*Materials provided:*
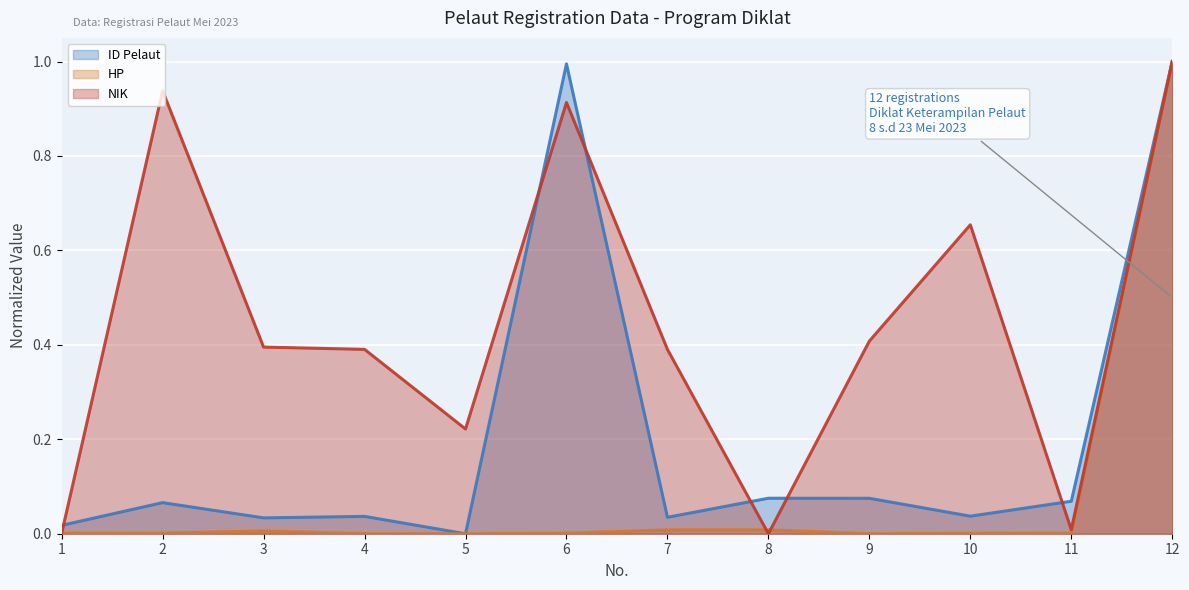

Which series ends up on top after the final intersection of NIK and HP?

NIK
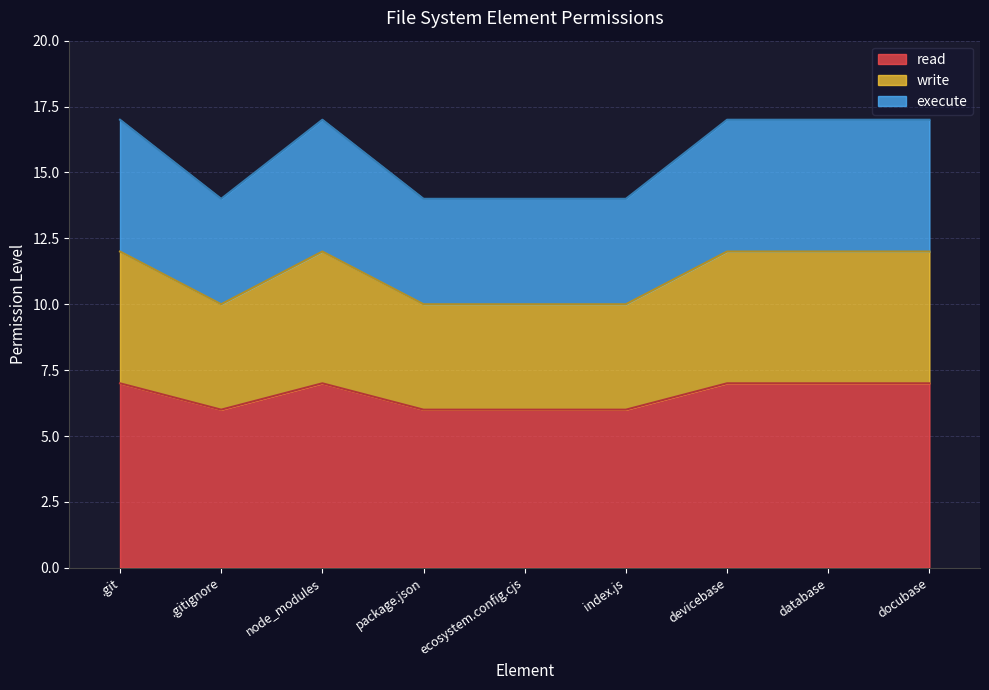

True or false: execute has more than 2 interior local peaks.

False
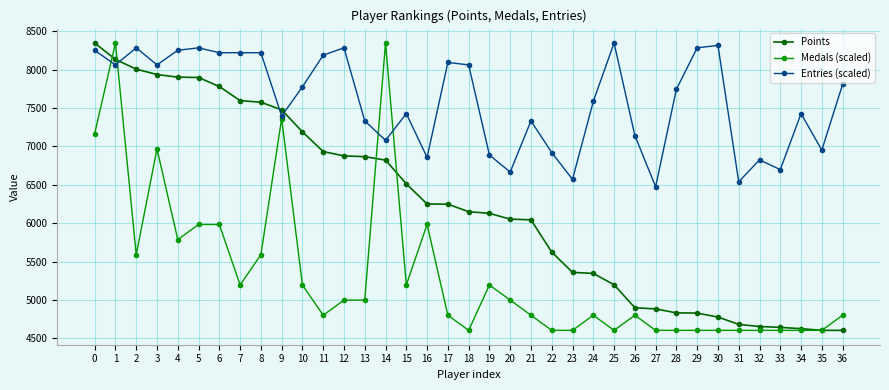

At which category does Entries (scaled) reach its first local valley?

1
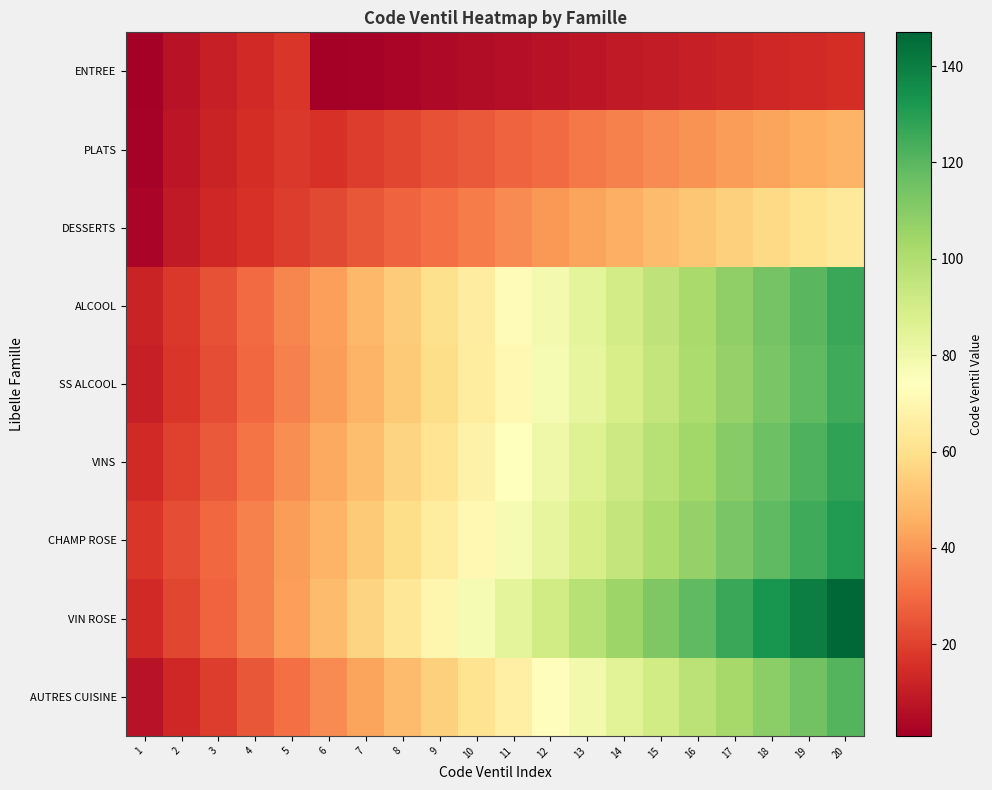

Reading left to right, transcribe all the data shown in this chart.

ENTREE: 1=1	2=7	3=11	4=14	5=17	6=1	7=2	8=3	9=4	10=5	11=6	12=7	13=8	14=9	15=10	16=11	17=12	18=13	19=14	20=15
PLATS: 1=2	2=8	3=12	4=15	5=18	6=16	7=19	8=21	9=24	10=26	11=28	12=30	13=33	14=35	15=37	16=39	17=41	18=43	19=45	20=47
DESSERTS: 1=3	2=9	3=13	4=16	5=19	6=22	7=25	8=28	9=31	10=34	11=37	12=40	13=43	14=46	15=49	16=52	17=55	18=58	19=61	20=64
ALCOOL: 1=12	2=18	3=24	4=30	5=36	6=42	7=48	8=54	9=60	10=66	11=72	12=78	13=84	14=90	15=96	16=102	17=108	18=114	19=120	20=126
SS ALCOOL: 1=11	2=17	3=23	4=29	5=35	6=41	7=47	8=53	9=59	10=65	11=71	12=77	13=83	14=89	15=95	16=101	17=107	18=113	19=119	20=125
VINS: 1=14	2=20	3=26	4=32	5=38	6=44	7=50	8=56	9=62	10=68	11=74	12=80	13=86	14=92	15=98	16=104	17=110	18=116	19=122	20=128
CHAMP ROSE: 1=17	2=23	3=29	4=35	5=41	6=47	7=53	8=59	9=65	10=71	11=77	12=83	13=89	14=95	15=101	16=107	17=113	18=119	19=125	20=131
VIN ROSE: 1=14	2=21	3=28	4=35	5=42	6=49	7=56	8=63	9=70	10=77	11=84	12=91	13=98	14=105	15=112	16=119	17=126	18=133	19=140	20=147
AUTRES CUISINE: 1=7	2=13	3=19	4=25	5=31	6=37	7=43	8=49	9=55	10=61	11=67	12=73	13=79	14=85	15=91	16=97	17=103	18=109	19=115	20=121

*Exercise aim:*
Can you format the lines above as a JSON list of strings, one per line, with blank lines and the pictures left out?

*Solution:*
[
  "Which series ends up on top after the final intersection of NIK and HP?",
  "NIK",
  "True or false: execute has more than 2 interior local peaks.",
  "False",
  "At which category does Entries (scaled) reach its first local valley?",
  "1",
  "Reading left to right, transcribe all the data shown in this chart.",
  "ENTREE: 1=1\t2=7\t3=11\t4=14\t5=17\t6=1\t7=2\t8=3\t9=4\t10=5\t11=6\t12=7\t13=8\t14=9\t15=10\t16=11\t17=12\t18=13\t19=14\t20=15",
  "PLATS: 1=2\t2=8\t3=12\t4=15\t5=18\t6=16\t7=19\t8=21\t9=24\t10=26\t11=28\t12=30\t13=33\t14=35\t15=37\t16=39\t17=41\t18=43\t19=45\t20=47",
  "DESSERTS: 1=3\t2=9\t3=13\t4=16\t5=19\t6=22\t7=25\t8=28\t9=31\t10=34\t11=37\t12=40\t13=43\t14=46\t15=49\t16=52\t17=55\t18=58\t19=61\t20=64",
  "ALCOOL: 1=12\t2=18\t3=24\t4=30\t5=36\t6=42\t7=48\t8=54\t9=60\t10=66\t11=72\t12=78\t13=84\t14=90\t15=96\t16=102\t17=108\t18=114\t19=120\t20=126",
  "SS ALCOOL: 1=11\t2=17\t3=23\t4=29\t5=35\t6=41\t7=47\t8=53\t9=59\t10=65\t11=71\t12=77\t13=83\t14=89\t15=95\t16=101\t17=107\t18=113\t19=119\t20=125",
  "VINS: 1=14\t2=20\t3=26\t4=32\t5=38\t6=44\t7=50\t8=56\t9=62\t10=68\t11=74\t12=80\t13=86\t14=92\t15=98\t16=104\t17=110\t18=116\t19=122\t20=128",
  "CHAMP ROSE: 1=17\t2=23\t3=29\t4=35\t5=41\t6=47\t7=53\t8=59\t9=65\t10=71\t11=77\t12=83\t13=89\t14=95\t15=101\t16=107\t17=113\t18=119\t19=125\t20=131",
  "VIN ROSE: 1=14\t2=21\t3=28\t4=35\t5=42\t6=49\t7=56\t8=63\t9=70\t10=77\t11=84\t12=91\t13=98\t14=105\t15=112\t16=119\t17=126\t18=133\t19=140\t20=147",
  "AUTRES CUISINE: 1=7\t2=13\t3=19\t4=25\t5=31\t6=37\t7=43\t8=49\t9=55\t10=61\t11=67\t12=73\t13=79\t14=85\t15=91\t16=97\t17=103\t18=109\t19=115\t20=121"
]